Remembering Peel

I have just finished reading Mick Wall's touching and provocative tribute to the irreplaceable John Peel and feel both suitably moved and hugely nostalgic. Vivid memories of my own teenage discovery of Peel's exciting and intriguing late night out-put have come flooding back with all of those vivid "time and place" embellishments. I think everyone who loved the man and had a serious interest in music can remember exactly where they were as a first chance encounter with the Peel show became an epiphany like moment. Entranced, and captivated by something extraordinary that pushed the boundaries of their own taste, or preferred genre, to previously unimaginable realms.
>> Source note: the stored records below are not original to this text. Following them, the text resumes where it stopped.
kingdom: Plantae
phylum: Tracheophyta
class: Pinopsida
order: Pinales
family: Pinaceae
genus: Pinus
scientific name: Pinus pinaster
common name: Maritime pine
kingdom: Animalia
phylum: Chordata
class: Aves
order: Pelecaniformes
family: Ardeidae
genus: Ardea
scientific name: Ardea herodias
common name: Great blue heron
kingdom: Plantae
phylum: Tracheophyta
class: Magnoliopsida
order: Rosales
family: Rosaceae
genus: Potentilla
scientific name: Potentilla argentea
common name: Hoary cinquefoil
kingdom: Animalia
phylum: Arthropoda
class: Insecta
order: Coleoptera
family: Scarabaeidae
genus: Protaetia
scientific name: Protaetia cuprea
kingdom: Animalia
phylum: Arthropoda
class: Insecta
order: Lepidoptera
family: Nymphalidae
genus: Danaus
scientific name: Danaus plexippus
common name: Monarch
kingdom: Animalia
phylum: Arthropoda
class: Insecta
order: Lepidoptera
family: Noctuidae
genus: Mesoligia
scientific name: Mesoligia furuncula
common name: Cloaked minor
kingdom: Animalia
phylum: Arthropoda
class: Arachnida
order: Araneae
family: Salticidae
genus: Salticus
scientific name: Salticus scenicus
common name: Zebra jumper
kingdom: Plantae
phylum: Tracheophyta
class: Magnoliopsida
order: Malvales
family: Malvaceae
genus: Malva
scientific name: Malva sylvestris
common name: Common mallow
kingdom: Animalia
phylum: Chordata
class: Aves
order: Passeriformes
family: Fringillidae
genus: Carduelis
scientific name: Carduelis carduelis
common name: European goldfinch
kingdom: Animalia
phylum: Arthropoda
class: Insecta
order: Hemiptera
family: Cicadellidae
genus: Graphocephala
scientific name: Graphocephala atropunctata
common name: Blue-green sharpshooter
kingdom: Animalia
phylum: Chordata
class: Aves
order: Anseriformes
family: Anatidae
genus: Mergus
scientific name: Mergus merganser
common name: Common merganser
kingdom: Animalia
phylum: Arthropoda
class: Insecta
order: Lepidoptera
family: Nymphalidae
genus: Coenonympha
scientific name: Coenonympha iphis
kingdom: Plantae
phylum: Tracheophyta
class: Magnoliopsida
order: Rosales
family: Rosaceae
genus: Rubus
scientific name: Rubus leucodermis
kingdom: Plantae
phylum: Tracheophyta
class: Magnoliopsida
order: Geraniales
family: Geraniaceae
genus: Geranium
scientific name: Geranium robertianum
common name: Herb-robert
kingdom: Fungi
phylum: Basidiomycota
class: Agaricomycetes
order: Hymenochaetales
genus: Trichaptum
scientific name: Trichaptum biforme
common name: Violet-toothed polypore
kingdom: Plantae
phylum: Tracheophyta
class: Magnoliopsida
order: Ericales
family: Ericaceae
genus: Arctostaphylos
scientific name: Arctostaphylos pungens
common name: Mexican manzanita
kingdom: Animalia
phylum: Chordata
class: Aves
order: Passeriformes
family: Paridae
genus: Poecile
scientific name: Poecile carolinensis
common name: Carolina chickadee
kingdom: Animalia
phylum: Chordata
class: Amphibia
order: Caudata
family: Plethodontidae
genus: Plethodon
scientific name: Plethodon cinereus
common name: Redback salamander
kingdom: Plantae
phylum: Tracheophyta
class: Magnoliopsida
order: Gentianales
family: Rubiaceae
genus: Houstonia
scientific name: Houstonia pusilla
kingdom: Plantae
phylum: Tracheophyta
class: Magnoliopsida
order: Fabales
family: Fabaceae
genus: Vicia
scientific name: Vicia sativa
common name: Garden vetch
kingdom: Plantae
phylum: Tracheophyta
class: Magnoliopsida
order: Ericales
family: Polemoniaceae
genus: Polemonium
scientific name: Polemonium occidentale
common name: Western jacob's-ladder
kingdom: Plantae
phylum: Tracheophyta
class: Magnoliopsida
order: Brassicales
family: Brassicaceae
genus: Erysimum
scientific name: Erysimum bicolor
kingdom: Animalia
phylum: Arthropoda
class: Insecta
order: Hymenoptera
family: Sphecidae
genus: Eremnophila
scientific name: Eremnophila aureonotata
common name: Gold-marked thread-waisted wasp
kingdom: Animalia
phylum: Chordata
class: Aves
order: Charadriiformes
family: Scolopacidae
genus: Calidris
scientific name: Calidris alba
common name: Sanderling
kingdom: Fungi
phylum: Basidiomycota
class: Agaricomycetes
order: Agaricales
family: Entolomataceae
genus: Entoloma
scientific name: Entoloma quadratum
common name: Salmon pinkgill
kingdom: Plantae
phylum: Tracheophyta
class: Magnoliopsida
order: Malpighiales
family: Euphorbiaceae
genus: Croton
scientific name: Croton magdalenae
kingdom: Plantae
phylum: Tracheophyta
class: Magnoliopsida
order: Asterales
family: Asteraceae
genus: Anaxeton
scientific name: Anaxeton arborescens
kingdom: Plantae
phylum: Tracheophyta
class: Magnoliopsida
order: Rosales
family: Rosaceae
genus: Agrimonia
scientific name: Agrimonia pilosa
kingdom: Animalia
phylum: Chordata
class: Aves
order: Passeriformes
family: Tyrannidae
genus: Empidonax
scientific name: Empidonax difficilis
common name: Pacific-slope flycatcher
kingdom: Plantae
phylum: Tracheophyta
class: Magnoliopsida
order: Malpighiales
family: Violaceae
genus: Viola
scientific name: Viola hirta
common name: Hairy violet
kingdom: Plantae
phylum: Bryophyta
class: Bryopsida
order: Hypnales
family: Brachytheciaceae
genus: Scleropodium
In the late 70's we would congregate in a remote garden shed which I had rigged with a somewhat bodged electricity supply from our seemingly distant parents house. It was in this shed with its dim lights, one bar electric fire, improvised curtains, and my brothers celestial maps on the walls, that we would listen with an almost religious devotion to Peel. Looking back, those cheap lager fuelled nights in "the shed" seemed like the perfect and most fitting kind of setting; unpretentious, down to earth, charming and wonderfully eccentric, just like John himself. I think I owe my continued fascination for all that is most innovative in music to John Peel, and I shudder to think what my own CD collection would have been like with out him.